:: Given records ::
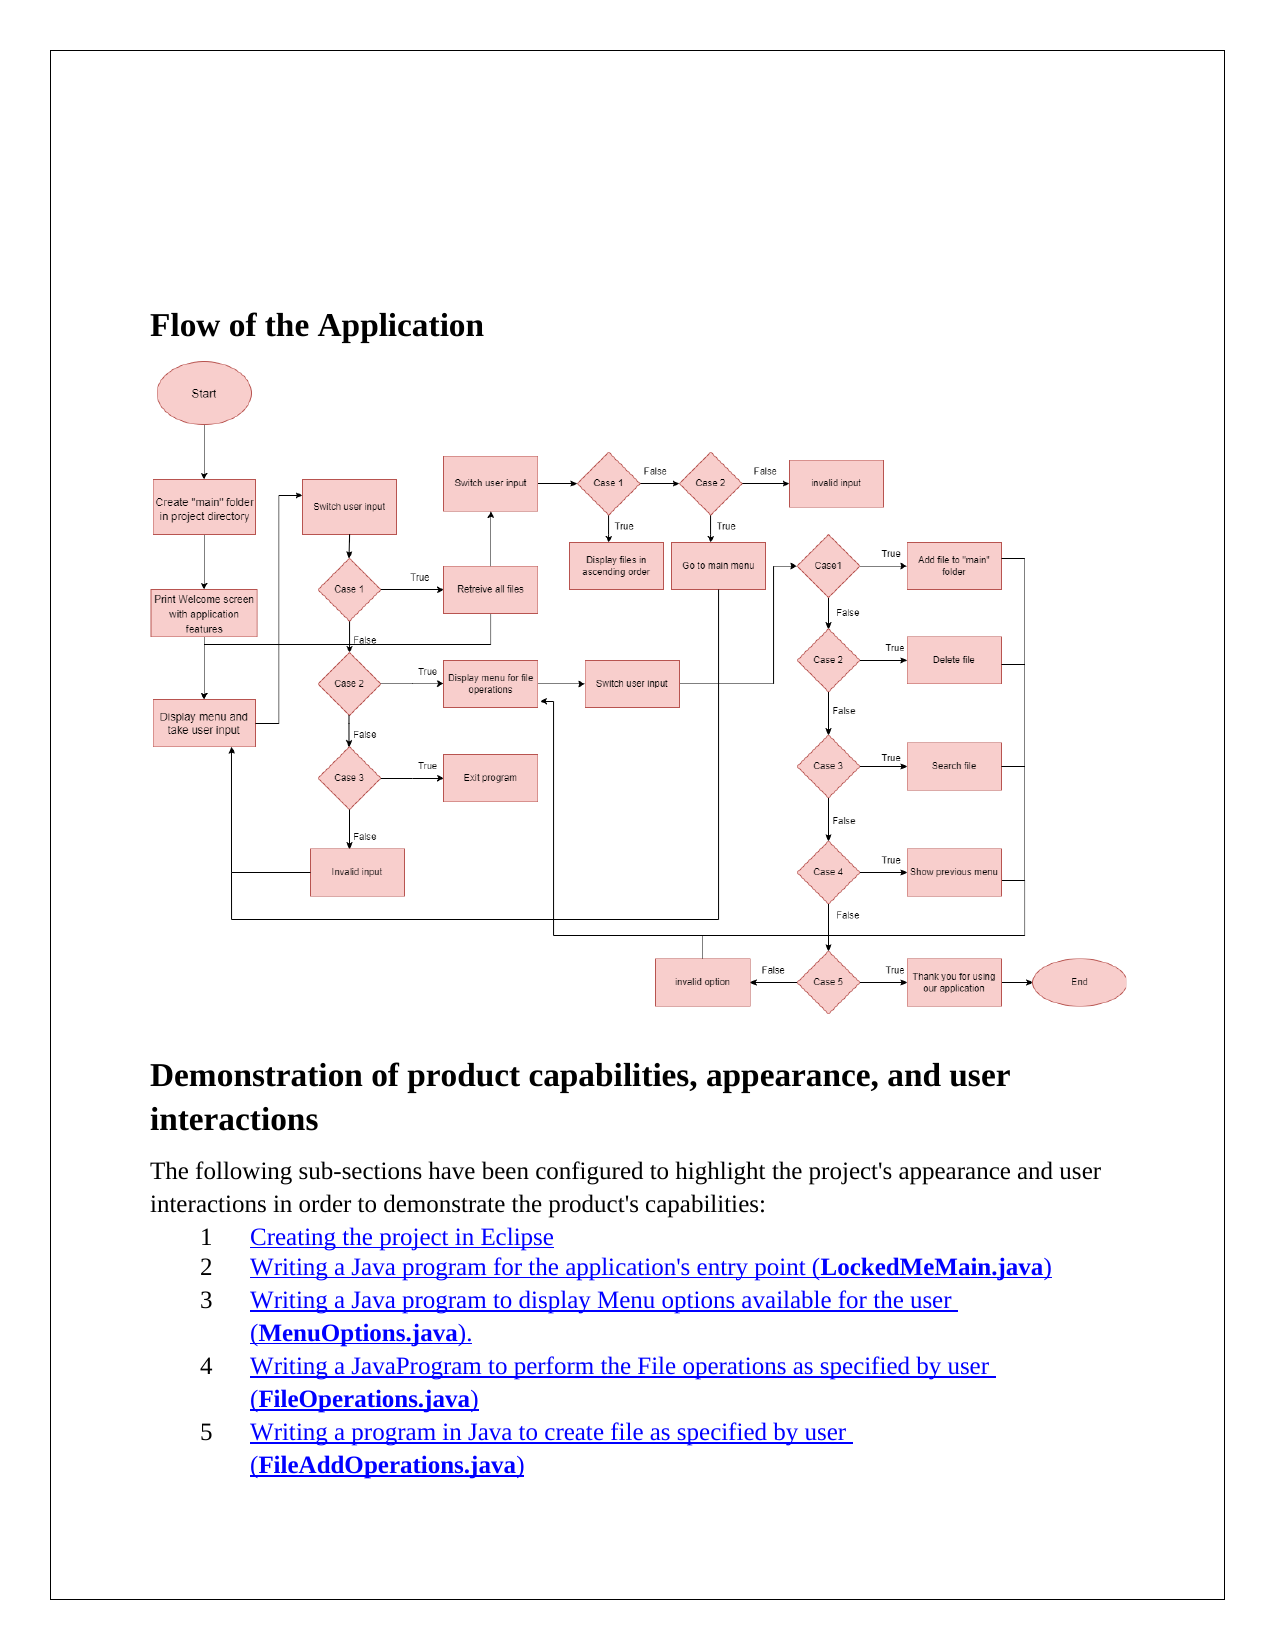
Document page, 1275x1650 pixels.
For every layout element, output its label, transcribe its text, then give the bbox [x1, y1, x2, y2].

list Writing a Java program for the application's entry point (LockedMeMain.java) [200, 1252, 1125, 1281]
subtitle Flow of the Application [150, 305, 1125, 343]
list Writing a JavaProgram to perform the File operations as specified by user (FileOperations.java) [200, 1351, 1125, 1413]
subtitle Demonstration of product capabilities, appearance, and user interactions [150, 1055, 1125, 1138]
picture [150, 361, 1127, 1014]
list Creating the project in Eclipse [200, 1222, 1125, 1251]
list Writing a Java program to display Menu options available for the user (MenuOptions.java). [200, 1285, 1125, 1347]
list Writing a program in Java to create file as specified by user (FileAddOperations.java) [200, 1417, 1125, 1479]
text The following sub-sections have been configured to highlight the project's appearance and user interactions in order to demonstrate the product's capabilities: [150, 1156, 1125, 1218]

:: Task item ::
Transcribe the data word for word, with no images.

:: Solution for this task ::
Document page, 1275x1650 pixels.
For every layout element, output its label, transcribe its text, then give the bbox [x1, y1, x2, y2].

list Writing a Java program for the application's entry point (LockedMeMain.java) [200, 1252, 1125, 1281]
subtitle Flow of the Application [150, 305, 1125, 343]
list Writing a JavaProgram to perform the File operations as specified by user (FileOperations.java) [200, 1351, 1125, 1413]
subtitle Demonstration of product capabilities, appearance, and user interactions [150, 1055, 1125, 1138]
picture [150, 361, 1127, 1014]
list Creating the project in Eclipse [200, 1222, 1125, 1251]
list Writing a Java program to display Menu options available for the user (MenuOptions.java). [200, 1285, 1125, 1347]
list Writing a program in Java to create file as specified by user (FileAddOperations.java) [200, 1417, 1125, 1479]
text The following sub-sections have been configured to highlight the project's appearance and user interactions in order to demonstrate the product's capabilities: [150, 1156, 1125, 1218]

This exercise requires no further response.